The case of United Records & Tapes v. Deall, 378 So. 2d 99 (Fla. 1st DCA 1979) also involved a hand injury. Deall's treating physician, Dr. Jack Norman, referred Deall to Dr. Robert Beasley, a New York hand surgeon who Norman apparently thought was the best hand surgeon in the country. This court reversed the deputy's award of expenses for the New York trip saying:

[a]n employer/carrier should not be required to furnish the cost of out-of-state remedial treatment unless competent substantial evidence is presented to show that local treatment or evaluation would be unavailable or less beneficial to the claimant. There must be competent substantial evidence that the nature of the injury or the process of recovery requires remedial treatment in another state because equal treatment is unavailable in Florida.
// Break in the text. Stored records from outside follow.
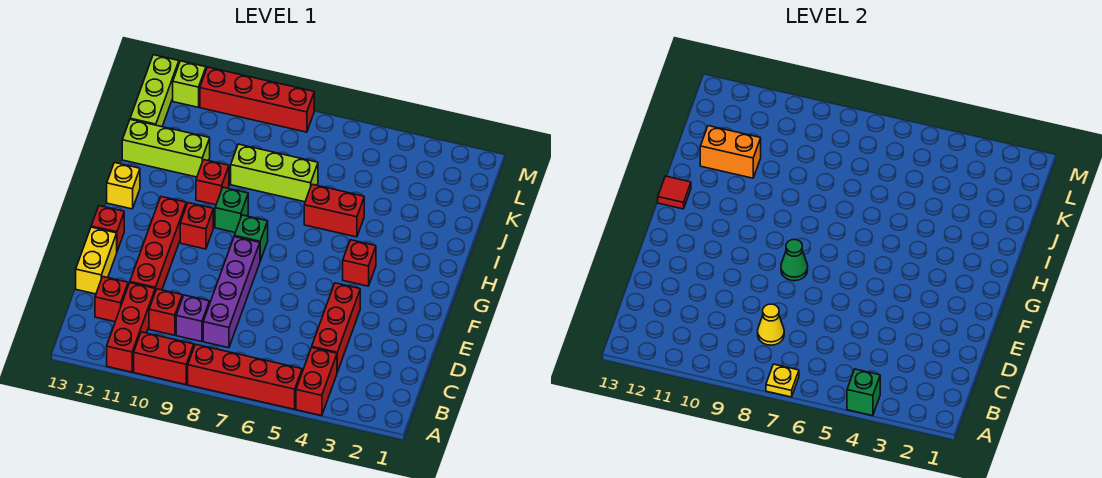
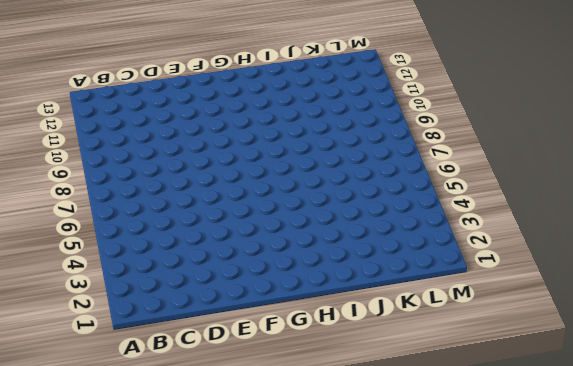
none -> red brick A4:B4 level 1
none -> red brick A5:A8 level 1
none -> red brick A9:A10 level 1
none -> red brick A11:C11 level 1

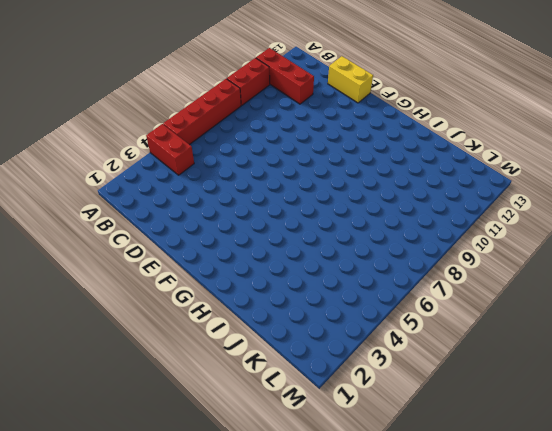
none -> red brick C4:E4 level 1
none -> purple brick C8:F8 level 1
none -> purple brick C9 level 1
none -> red brick C10 level 1

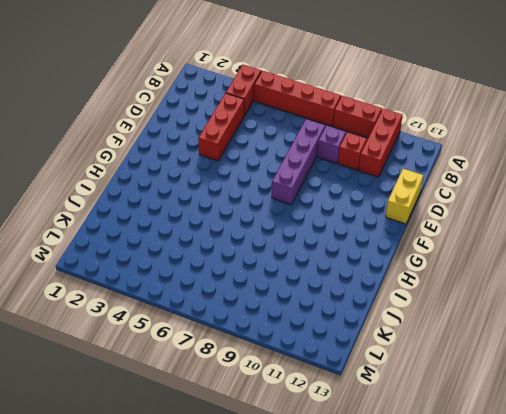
none -> red brick C12 level 1
none -> red brick D11:G11 level 1
none -> red brick F13 level 1
none -> red brick G4 level 1

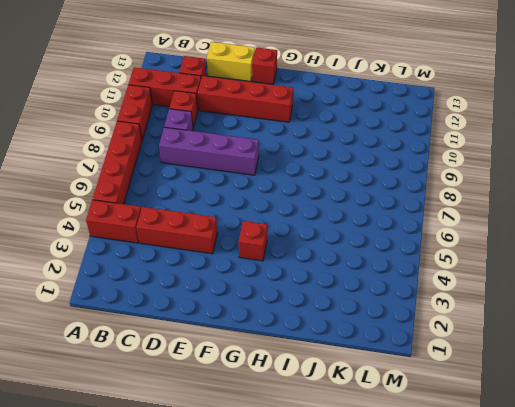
none -> green brick G8 level 1
none -> red brick G10 level 1
none -> green brick H9 level 1
none -> yellow brick H13 level 1

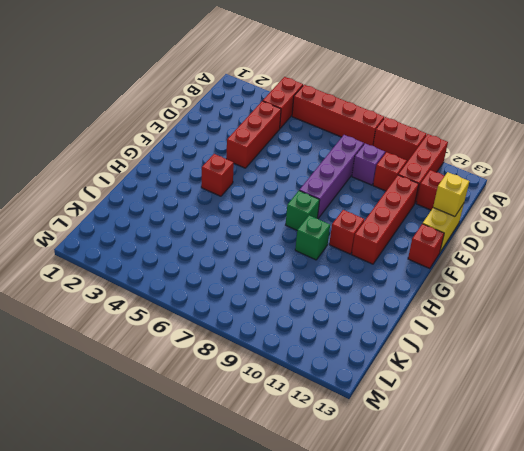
yellow brick D13 level 2 -> yellow brick H13 level 1
none -> red brick I5:I6 level 1
none -> red brick I10 level 1
none -> lime brick J7:J9 level 1
none -> lime brick J11:J13 level 1

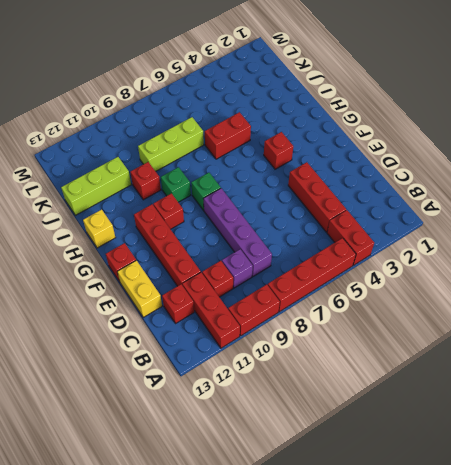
none -> lime brick K13:M13 level 1
none -> red brick M8:M11 level 1
none -> lime brick M12 level 1
none -> green brick A4 level 2

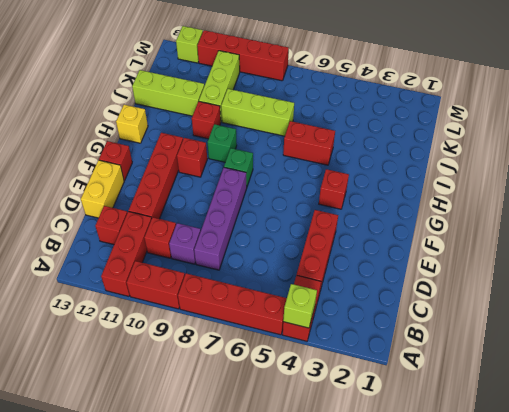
lime brick A4 level 2 -> green brick A4 level 2
lime brick J10:L10 level 1 -> lime brick K13:M13 level 1
none -> yellow plate A7 level 2
none -> yellow cone C8 level 2
none -> green cone F8 level 2
none -> red tile H13 level 2

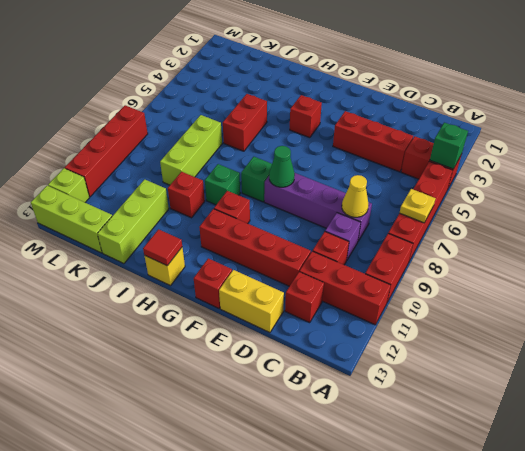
none -> orange brick J11:J12 level 2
No such finding is made in the order on appeal, and it does not appear that there is any competent substantial evidence in the record which could support such a finding. On the contrary, the testimony indicates that although the claimant's treating physician, Dr. Borrero, is perhaps "not quite as good" as Dr. Klinert, Dr. Borrero is probably as good as or better than any hand surgeon in Florida. Deall requires that comparable treatment be unavailable in Florida, not that the best treatment in the country be available in Florida. The majority opinion would permit any claimant whose injury required specialized treatment and whose treating physician believed that some out-of-state specialist was "the best" in the field to obtain such out-of-state evaluation or treatment at the expense of the E/C. Such a result is not intended or contemplated by the Workers' Compensation Law. A claimant is entitled to competent qualified medical treatment by a doctor specializing in the treatment of injuries of the nature sustained. He is not entitled to examination, evaluation or treatment by an out-of-state doctor in the absence of evidence that local evaluation and treatment is unavailable or would be less beneficial to him, nor is he entitled to treatment by whichever doctor his treating physician may think is "the best in the country" in the needed specialty.

I would reverse the order directing the E/C to furnish the claimant an out-of-state examination by Dr. Klinert.